WITH 153 Filipinos convicted overseas for various offenses and licenses of 63 recruitment agencies revoked, the Department of Labor and Employment called for strengthened support from local government units in the extensive nationwide campaign against human trafficking and illegal recruitment.
Labor Secretary Rosalinda Dimapilis-Baldoz underscored the urgent need for strengthened alliances with LGUs to enhance the protection and welfare of workers and their children.
“By empowering all local government officials from municipal mayors down to barangay captains, we make them not only as DoLE partners. We want to bring the fight down to their respective localities; and apprehend these illegal recruiters head on,” the labor chief said as she waged an all-out war against the menace of illegal recruitment, and human trafficking in the country.
“Addressing illegal recruitment and human trafficking presents many challenges as these crimes happen at the level of communities. In this instance, local governments have a big role to play because they are on the ground. Close coordination between national efforts and local actions is, therefore, needed,” she added.

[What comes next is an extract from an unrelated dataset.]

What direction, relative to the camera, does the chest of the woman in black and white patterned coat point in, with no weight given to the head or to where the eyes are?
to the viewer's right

Baldoz’ statement was prompted by the move of alleged recruiter Maria Kristina Sergio to surface at the Nueva Ecija Provincial Police Office hours before the execution in Indonesia of Mary Jane Veloso, a convicted Filipino drug courier.

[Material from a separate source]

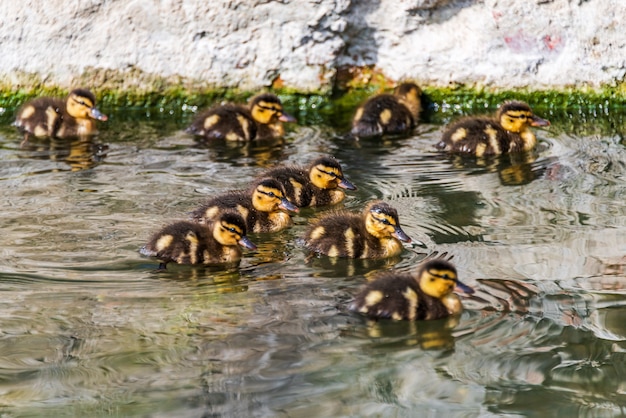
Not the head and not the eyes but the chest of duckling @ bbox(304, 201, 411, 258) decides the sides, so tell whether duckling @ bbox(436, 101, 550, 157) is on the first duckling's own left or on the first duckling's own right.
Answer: on the first duckling's own left

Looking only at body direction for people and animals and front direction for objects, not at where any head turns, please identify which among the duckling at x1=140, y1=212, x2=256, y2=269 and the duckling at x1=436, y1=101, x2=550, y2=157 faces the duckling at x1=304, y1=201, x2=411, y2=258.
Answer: the duckling at x1=140, y1=212, x2=256, y2=269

Veloso accused Sergio of deceiving her into carrying heroin hidden in a travel bag.
The labor chief has issued an advisory strongly warning Filipino workers against accepting offers of employment without proper work documents or taking “the easy way out” via the “no tourist visa” arrangement with ASEAN Member States such as Malaysia, Indonesia, Singapore, Brunei, and Thailand.

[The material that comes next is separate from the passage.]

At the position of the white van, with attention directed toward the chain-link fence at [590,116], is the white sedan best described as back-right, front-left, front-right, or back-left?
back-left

Administrator Hans Leo Cacdac of the Philippine Overseas Employment Administration has reported that human traffickers as well as drug traffickers can also make their recruits become seasoned drug mules by directing them to repeatedly carry drugs for a considerable amount of money.
“The amount of money is used as bait for victims to commit the internationally recognized crime of drug trafficking,” he said.
According to the latest statistics of the Inter-Agency Council against Trafficking or IACAT, a total of 153 convictions have been made from July 1 2010 to March 27 2015. This record extends to 174 convicted individuals dealt with the minimum penalty of 6-months community service to the maximum penalty of life imprisonment. The record also reveals that since the start of the Aquino Administration, the yearly rate of apprehended and convicted illegal recruitment have increased.
It was also reported that at least 63 licenses of manpower and recruitment agencies were revoked in 2014.
Cacdac pointed out that even if Southeast Asian destinations such as Indonesia, Malaysia, Hong Kong, Singapore, Vietnam, Cambodia, Brunei, and Thailand do not require visas for tourists, work visas or permits are still required in order to work in these countries or destinations.
“Make sure that you are dealing with a licensed recruiter, and that you have a contract with a definite employer and a work visa or permit before leaving the Philippines,” he advised.